== Exercise materials ==
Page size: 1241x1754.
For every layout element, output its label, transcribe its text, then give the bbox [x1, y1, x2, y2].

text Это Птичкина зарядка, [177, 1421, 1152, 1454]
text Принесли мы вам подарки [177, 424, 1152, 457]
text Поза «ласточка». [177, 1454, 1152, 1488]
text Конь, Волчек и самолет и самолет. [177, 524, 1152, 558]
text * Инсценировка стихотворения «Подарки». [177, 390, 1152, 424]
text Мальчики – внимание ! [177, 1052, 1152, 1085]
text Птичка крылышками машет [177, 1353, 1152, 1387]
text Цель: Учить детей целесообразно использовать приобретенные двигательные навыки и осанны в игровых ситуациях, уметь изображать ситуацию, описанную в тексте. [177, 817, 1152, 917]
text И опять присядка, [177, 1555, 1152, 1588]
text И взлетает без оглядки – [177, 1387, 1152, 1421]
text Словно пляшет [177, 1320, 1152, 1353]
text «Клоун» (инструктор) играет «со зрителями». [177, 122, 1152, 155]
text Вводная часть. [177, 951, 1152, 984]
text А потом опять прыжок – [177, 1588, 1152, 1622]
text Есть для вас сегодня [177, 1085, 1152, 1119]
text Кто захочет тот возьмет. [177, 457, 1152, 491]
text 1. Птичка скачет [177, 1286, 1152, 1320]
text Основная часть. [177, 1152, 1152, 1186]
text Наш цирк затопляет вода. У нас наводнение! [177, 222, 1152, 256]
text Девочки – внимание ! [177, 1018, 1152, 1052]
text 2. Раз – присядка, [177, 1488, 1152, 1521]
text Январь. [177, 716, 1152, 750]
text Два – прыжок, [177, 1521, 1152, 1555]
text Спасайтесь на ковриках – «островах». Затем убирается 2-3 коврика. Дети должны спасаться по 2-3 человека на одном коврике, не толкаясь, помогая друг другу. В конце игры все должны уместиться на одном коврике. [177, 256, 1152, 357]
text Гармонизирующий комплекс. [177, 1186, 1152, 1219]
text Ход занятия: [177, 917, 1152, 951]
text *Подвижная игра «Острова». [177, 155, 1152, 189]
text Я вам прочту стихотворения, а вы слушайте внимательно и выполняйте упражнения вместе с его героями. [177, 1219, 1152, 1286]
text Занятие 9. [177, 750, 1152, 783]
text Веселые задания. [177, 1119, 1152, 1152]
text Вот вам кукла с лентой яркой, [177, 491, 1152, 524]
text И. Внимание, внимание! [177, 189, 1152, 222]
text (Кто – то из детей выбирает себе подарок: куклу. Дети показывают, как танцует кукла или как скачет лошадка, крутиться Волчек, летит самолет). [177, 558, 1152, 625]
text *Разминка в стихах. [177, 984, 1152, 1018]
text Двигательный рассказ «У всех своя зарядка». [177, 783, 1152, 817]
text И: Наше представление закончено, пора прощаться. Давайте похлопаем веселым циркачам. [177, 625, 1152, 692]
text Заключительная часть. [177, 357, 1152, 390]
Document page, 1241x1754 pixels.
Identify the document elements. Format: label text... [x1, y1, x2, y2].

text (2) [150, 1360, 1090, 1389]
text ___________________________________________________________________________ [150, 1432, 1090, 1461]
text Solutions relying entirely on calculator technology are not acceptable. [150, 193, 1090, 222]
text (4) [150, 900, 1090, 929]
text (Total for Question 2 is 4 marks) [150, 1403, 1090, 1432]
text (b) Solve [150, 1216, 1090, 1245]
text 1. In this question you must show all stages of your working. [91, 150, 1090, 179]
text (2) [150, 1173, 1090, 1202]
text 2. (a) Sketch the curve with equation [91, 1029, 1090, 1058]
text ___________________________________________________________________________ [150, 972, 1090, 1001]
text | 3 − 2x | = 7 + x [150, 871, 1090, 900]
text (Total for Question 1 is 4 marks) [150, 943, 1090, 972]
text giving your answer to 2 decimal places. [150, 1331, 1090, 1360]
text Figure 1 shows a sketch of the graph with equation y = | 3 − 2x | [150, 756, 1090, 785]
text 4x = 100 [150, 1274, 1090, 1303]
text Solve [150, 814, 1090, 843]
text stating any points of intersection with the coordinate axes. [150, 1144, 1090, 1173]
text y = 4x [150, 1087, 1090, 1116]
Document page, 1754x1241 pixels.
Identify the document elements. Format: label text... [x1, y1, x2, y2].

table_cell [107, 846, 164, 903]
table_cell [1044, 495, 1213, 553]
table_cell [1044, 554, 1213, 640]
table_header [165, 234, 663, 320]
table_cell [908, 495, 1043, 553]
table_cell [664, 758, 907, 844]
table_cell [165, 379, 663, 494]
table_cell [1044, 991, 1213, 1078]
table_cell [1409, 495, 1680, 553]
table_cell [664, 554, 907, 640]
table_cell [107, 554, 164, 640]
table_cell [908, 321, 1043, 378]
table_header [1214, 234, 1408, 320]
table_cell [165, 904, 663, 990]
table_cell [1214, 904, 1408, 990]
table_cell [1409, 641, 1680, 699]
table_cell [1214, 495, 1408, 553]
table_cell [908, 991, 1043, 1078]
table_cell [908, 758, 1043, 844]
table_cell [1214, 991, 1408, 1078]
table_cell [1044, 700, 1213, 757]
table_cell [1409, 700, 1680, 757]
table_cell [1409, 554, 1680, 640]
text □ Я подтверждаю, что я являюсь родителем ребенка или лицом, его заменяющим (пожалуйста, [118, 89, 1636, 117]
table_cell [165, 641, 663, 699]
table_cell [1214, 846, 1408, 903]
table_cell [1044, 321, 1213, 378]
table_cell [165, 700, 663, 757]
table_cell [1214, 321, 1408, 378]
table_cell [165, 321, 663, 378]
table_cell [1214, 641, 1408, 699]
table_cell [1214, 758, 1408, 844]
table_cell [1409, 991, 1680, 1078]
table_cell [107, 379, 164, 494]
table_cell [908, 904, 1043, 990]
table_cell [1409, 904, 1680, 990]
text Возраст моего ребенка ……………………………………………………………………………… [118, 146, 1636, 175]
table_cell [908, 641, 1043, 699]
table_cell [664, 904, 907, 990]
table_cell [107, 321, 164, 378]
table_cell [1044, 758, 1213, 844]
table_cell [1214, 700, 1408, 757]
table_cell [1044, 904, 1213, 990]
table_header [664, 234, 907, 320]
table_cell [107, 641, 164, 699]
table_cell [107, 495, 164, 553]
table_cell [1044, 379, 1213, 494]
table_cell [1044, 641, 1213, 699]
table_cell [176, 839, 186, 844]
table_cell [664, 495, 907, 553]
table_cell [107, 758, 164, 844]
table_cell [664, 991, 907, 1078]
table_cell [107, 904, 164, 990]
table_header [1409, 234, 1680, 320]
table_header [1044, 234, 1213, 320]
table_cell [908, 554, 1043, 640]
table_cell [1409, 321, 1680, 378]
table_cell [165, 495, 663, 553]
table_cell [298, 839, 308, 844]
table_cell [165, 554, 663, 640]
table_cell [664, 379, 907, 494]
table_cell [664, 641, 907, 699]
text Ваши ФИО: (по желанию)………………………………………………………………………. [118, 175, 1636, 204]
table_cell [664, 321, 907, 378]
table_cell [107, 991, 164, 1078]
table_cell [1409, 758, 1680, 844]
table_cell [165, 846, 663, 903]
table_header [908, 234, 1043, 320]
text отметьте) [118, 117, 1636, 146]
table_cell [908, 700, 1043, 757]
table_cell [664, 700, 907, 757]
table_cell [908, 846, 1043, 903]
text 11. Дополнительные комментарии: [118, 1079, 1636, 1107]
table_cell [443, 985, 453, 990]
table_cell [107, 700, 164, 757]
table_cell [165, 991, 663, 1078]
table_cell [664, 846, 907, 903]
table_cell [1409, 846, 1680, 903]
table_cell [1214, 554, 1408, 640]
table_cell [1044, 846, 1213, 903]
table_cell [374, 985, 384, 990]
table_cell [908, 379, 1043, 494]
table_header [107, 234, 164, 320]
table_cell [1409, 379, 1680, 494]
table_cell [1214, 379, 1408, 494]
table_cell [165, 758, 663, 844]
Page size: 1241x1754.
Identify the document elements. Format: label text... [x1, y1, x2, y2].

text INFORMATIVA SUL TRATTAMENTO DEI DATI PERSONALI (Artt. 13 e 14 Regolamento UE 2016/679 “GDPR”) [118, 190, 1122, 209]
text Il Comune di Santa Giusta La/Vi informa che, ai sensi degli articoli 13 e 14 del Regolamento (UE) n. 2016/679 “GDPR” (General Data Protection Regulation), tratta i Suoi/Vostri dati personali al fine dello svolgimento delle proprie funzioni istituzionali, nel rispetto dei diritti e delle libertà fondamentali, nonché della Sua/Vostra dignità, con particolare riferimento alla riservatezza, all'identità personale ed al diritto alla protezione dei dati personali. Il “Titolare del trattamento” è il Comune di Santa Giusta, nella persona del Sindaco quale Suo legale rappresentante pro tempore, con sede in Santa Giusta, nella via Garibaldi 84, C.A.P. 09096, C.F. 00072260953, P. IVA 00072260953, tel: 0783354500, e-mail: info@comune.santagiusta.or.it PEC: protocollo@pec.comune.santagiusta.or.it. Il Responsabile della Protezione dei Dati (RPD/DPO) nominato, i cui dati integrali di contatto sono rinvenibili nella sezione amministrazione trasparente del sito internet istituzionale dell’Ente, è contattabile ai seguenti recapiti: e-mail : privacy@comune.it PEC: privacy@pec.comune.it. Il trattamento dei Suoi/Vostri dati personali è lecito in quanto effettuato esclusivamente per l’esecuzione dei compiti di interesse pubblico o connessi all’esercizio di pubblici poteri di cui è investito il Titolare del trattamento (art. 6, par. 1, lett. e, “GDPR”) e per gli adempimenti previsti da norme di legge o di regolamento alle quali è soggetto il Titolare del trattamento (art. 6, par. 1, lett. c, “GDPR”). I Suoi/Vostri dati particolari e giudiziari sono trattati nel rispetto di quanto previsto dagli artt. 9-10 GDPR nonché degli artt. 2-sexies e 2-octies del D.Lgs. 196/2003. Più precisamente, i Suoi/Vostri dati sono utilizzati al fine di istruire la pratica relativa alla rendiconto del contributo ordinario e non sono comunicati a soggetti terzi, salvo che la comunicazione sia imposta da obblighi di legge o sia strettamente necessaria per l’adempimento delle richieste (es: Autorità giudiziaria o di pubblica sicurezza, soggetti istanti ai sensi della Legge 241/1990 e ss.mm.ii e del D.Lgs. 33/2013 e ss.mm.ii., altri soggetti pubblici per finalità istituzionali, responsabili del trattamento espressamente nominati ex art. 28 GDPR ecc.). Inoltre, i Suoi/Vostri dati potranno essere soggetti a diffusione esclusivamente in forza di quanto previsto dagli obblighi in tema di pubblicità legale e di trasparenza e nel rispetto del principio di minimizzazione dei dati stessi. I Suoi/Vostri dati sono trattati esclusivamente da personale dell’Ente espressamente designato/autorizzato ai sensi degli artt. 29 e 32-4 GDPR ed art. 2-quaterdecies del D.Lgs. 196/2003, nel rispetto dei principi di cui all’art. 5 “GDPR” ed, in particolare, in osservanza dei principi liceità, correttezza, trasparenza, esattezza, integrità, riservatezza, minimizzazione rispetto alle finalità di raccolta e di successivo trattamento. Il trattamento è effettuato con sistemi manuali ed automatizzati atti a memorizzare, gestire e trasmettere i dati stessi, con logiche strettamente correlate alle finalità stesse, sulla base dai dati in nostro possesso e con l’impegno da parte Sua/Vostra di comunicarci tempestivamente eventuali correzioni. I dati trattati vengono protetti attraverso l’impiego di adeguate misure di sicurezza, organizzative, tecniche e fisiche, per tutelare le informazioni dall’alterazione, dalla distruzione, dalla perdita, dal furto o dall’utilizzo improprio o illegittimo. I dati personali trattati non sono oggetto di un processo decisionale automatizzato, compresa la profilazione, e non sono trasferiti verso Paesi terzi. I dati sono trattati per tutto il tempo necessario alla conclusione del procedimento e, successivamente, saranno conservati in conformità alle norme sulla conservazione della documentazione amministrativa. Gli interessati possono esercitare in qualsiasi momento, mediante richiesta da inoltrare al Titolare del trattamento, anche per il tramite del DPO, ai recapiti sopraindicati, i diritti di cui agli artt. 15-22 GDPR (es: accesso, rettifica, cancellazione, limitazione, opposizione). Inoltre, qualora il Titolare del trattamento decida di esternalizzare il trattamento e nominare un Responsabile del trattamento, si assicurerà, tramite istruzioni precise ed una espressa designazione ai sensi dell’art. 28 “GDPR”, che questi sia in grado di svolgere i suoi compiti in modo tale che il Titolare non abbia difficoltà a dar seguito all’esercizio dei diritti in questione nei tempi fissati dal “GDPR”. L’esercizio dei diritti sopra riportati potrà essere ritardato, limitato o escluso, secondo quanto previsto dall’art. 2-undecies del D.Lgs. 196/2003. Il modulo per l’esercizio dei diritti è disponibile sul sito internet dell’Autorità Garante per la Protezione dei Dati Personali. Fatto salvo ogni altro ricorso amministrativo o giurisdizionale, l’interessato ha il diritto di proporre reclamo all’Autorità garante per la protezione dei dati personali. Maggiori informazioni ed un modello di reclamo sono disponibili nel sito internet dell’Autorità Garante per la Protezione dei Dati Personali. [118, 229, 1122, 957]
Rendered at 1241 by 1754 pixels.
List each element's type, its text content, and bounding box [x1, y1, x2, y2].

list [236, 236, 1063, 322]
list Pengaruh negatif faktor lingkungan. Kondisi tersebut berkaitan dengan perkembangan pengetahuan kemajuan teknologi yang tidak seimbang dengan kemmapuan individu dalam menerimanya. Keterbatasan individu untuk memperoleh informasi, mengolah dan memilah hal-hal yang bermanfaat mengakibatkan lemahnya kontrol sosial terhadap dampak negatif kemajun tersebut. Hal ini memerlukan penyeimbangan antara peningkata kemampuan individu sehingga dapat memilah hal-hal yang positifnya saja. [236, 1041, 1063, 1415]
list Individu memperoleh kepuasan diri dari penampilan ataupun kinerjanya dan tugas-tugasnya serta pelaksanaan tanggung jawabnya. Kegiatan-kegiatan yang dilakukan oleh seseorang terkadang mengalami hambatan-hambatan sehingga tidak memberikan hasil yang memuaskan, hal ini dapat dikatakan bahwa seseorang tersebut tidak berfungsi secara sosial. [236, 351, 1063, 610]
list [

== What is required ==
Return, with no change at all, every line in the entries above from the line containing "Document page, 1754x1241 pixels." through the line containing "table_cell [1044, 321, 1213, 378]".

== Answer space ==
Document page, 1754x1241 pixels.
Identify the document elements. Format: label text... [x1, y1, x2, y2].

table_cell [107, 846, 164, 903]
table_cell [1044, 495, 1213, 553]
table_cell [1044, 554, 1213, 640]
table_header [165, 234, 663, 320]
table_cell [908, 495, 1043, 553]
table_cell [664, 758, 907, 844]
table_cell [165, 379, 663, 494]
table_cell [1044, 991, 1213, 1078]
table_cell [1409, 495, 1680, 553]
table_cell [664, 554, 907, 640]
table_cell [107, 554, 164, 640]
table_cell [908, 321, 1043, 378]
table_header [1214, 234, 1408, 320]
table_cell [165, 904, 663, 990]
table_cell [1214, 904, 1408, 990]
table_cell [1409, 641, 1680, 699]
table_cell [1214, 495, 1408, 553]
table_cell [908, 991, 1043, 1078]
table_cell [908, 758, 1043, 844]
table_cell [1214, 991, 1408, 1078]
table_cell [1044, 700, 1213, 757]
table_cell [1409, 700, 1680, 757]
table_cell [1409, 554, 1680, 640]
text □ Я подтверждаю, что я являюсь родителем ребенка или лицом, его заменяющим (пожалуйста, [118, 89, 1636, 117]
table_cell [165, 641, 663, 699]
table_cell [1214, 846, 1408, 903]
table_cell [1044, 321, 1213, 378]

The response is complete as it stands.